Pendant que les services de marketing des constructeurs et éditeurs de jeux vidéo s’agitent avec de nouvelles façons de jouer (avec images en 3D, avec réalité augmentée, avec casque de réalité virtuelle, avec écran tactile ou plusieurs écrans…), les laboratoires de l’INRIA (Institut national de recherche en informatique et en automatique) et de l’INSERM (Institut national de la santé et de la recherche médicale) créent OpenVibe, logiciel en open source destiné à contrôler un ordinateur par le biais de la pensée (Brain Computer Interface).
Bien sûr, vous ne pourrez pas dès demain diriger votre avatar dans un MMORPG en mettant un casque avec électrodes sur la tête. Mais cela arrivera sans doute plus tôt qu’on ne le croit.
Le projet OpenVibe avait comme principale application les domaines médicaux liés aux handicaps moteurs. Le logiciel de BCI (brain computer interface, soit interface cerveau-ordinateur) couplé à un casque permet d’analyser et de convertir l’activité électrique émise par le cerveau en données informatiques ou en commandes. Il faut croire que le jeu vidéo apporte plus de retombées médiatiques et financières que le handicap puisque pour le projet OpenVibe 2, un consortium de neuf partenaires a pu être mis en place pour créer des prototypes de jeux, réaliser des enquêtes et publier de nombreux articles dans les revues scientifiques. Parmi elles, on trouve des entreprises privées comme Ubisoft, Blacksheep Studio, Kylotonn Games et Clarte (serious games) qui ont contribué à la création de plusieurs prototypes de jeux vidéo.

Données présentées:

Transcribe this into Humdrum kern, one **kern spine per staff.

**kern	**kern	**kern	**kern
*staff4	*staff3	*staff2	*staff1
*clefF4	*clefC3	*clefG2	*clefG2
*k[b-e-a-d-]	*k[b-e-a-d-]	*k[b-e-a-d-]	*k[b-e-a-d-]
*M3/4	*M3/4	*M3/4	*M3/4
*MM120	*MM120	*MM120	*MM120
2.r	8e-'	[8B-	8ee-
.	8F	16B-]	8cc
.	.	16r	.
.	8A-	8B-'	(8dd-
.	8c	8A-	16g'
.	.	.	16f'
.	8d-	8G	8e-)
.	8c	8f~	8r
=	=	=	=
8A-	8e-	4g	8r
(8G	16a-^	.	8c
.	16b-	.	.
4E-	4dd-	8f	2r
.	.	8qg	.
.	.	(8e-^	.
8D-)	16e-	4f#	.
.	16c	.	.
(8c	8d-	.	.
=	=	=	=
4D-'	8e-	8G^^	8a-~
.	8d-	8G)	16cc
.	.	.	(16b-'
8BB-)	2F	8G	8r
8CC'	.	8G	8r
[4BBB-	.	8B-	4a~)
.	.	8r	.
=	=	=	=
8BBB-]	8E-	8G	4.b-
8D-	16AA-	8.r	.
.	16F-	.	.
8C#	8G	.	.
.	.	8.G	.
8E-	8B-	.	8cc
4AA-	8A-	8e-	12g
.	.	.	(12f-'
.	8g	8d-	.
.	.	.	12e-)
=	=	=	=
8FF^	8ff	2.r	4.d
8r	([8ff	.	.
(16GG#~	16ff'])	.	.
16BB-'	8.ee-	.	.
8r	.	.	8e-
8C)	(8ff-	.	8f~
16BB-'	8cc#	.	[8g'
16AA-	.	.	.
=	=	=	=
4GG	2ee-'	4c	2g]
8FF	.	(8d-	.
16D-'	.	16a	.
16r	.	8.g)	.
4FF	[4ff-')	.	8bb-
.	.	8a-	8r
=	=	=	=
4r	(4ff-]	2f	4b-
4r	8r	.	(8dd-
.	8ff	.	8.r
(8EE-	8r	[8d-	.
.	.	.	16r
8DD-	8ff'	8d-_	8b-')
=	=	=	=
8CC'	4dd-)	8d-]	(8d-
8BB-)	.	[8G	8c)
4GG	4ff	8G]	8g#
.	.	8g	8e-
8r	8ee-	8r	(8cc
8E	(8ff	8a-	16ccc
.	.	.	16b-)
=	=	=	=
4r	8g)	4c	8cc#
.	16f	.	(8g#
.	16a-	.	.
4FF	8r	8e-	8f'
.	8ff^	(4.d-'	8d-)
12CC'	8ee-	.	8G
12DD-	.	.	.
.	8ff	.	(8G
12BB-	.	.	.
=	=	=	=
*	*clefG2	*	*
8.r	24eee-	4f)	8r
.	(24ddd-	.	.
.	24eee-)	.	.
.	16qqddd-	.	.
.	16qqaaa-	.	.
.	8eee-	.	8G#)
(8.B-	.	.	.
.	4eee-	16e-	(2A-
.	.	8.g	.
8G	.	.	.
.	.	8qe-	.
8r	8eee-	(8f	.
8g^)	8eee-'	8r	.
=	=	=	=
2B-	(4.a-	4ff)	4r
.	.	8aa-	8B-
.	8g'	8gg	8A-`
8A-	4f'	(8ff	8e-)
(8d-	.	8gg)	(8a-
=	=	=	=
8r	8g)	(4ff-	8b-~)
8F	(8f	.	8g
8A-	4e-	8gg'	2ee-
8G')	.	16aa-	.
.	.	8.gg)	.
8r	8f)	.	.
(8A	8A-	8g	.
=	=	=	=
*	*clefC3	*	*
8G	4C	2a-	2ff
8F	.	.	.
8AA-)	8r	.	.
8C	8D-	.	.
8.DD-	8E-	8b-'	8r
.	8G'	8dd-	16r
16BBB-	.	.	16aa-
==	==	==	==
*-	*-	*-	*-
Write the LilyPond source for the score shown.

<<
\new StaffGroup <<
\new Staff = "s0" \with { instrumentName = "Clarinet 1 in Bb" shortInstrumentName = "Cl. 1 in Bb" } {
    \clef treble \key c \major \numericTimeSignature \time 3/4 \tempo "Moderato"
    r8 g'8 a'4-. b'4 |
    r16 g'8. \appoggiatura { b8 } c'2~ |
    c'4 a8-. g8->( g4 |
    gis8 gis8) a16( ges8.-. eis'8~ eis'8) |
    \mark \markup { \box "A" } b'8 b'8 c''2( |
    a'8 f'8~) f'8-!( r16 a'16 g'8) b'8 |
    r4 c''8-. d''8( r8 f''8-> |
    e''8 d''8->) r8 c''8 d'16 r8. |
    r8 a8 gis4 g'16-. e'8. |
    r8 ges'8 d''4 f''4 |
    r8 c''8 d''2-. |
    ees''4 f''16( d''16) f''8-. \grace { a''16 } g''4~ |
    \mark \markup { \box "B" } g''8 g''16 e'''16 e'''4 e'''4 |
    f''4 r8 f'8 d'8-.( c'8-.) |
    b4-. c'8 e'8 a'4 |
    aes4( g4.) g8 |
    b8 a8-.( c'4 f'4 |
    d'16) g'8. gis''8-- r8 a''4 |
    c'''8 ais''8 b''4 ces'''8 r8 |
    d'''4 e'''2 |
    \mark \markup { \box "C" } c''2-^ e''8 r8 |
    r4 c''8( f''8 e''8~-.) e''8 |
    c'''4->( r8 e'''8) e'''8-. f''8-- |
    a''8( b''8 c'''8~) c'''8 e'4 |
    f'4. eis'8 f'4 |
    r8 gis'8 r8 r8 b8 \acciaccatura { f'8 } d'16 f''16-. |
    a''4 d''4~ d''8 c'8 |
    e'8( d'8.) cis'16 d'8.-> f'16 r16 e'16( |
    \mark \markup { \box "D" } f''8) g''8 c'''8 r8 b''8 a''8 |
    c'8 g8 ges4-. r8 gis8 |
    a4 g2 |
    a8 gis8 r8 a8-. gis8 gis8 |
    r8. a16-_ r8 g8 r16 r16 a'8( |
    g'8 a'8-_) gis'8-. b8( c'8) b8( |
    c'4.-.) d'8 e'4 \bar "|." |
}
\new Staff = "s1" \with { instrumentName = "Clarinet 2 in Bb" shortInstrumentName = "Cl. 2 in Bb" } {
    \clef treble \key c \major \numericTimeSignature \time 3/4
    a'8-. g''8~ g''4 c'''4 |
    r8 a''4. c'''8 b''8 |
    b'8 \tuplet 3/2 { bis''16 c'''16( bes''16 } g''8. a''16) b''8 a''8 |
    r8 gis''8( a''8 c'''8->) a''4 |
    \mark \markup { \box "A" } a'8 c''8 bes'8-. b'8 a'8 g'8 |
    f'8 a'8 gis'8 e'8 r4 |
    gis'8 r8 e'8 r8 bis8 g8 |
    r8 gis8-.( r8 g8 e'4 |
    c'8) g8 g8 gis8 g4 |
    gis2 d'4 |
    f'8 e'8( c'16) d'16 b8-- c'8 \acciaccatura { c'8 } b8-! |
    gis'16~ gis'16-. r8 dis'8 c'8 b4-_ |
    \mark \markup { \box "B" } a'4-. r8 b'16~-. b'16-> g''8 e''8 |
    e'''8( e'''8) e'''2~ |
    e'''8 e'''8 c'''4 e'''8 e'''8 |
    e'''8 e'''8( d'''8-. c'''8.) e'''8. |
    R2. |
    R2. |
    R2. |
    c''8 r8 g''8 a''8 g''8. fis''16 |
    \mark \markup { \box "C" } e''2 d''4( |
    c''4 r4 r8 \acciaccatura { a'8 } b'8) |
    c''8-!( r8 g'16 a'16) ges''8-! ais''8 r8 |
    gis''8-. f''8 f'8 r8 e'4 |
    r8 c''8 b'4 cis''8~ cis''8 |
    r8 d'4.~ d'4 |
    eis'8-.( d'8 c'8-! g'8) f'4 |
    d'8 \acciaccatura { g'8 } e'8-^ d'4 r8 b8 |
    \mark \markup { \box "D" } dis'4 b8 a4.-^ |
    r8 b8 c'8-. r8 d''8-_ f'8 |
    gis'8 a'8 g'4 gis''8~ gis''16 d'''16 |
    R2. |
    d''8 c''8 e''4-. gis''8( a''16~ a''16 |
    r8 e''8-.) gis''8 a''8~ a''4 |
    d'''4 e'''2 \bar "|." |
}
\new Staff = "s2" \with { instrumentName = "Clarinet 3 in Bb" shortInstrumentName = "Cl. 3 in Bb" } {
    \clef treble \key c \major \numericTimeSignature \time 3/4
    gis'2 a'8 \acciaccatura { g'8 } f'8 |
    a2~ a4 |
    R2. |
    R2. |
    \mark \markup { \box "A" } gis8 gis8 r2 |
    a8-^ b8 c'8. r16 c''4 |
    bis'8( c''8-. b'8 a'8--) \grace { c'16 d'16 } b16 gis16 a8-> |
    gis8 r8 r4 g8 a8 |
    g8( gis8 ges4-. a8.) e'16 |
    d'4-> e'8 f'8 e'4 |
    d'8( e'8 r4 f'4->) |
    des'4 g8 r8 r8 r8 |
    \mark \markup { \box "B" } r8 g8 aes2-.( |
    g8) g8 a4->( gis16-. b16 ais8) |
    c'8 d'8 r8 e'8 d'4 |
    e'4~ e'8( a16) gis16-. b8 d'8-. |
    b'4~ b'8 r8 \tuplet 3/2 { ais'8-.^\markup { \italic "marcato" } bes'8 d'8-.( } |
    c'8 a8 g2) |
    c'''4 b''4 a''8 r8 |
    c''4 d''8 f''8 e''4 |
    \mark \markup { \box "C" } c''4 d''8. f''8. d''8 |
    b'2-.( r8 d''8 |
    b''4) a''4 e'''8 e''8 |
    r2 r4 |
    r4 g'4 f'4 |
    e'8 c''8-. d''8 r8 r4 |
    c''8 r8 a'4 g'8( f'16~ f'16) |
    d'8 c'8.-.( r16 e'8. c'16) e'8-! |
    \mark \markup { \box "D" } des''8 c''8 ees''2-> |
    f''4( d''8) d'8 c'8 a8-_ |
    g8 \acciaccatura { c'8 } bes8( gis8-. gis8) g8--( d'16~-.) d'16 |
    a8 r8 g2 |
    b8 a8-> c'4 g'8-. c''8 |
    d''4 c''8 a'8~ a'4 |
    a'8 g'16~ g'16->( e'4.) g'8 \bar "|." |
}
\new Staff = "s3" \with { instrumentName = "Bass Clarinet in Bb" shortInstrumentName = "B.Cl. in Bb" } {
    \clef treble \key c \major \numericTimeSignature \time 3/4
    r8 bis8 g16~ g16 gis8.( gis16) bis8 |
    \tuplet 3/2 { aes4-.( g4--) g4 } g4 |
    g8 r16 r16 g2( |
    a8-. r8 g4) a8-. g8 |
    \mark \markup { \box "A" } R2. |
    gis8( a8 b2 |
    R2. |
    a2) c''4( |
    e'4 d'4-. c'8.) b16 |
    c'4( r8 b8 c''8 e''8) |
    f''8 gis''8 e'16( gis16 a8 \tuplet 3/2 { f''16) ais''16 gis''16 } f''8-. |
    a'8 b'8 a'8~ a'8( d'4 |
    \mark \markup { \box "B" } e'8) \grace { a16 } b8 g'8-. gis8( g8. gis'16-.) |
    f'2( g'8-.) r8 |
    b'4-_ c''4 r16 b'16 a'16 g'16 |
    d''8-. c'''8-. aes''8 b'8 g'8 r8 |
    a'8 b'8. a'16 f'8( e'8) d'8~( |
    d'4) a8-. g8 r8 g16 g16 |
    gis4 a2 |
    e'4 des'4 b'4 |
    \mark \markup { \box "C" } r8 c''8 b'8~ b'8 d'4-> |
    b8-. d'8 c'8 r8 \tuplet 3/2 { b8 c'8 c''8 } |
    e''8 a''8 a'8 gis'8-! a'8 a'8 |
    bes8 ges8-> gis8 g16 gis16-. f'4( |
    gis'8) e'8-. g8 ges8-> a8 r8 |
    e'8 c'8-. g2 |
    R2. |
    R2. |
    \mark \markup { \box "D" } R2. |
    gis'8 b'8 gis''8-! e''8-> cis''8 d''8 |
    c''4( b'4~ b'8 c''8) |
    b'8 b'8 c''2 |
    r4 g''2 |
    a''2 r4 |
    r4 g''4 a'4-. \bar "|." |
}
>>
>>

Consigne: Résumez en deux phrases le texte sur OpenVibe.

Réponse: L'INRIA et l'INSERM ont créé OpenVibe, un logiciel open source qui, couplé à un casque, analyse et convertit l'activité électrique du cerveau en données ou en commandes afin de contrôler un ordinateur par la pensée. D'abord surtout destiné aux domaines médicaux liés aux handicaps moteurs, le projet s'est tourné vers le jeu vidéo avec OpenVibe 2, pour lequel un consortium de neuf partenaires a été mis en place, notamment avec des entreprises privées comme Ubisoft qui ont contribué à plusieurs prototypes de jeux.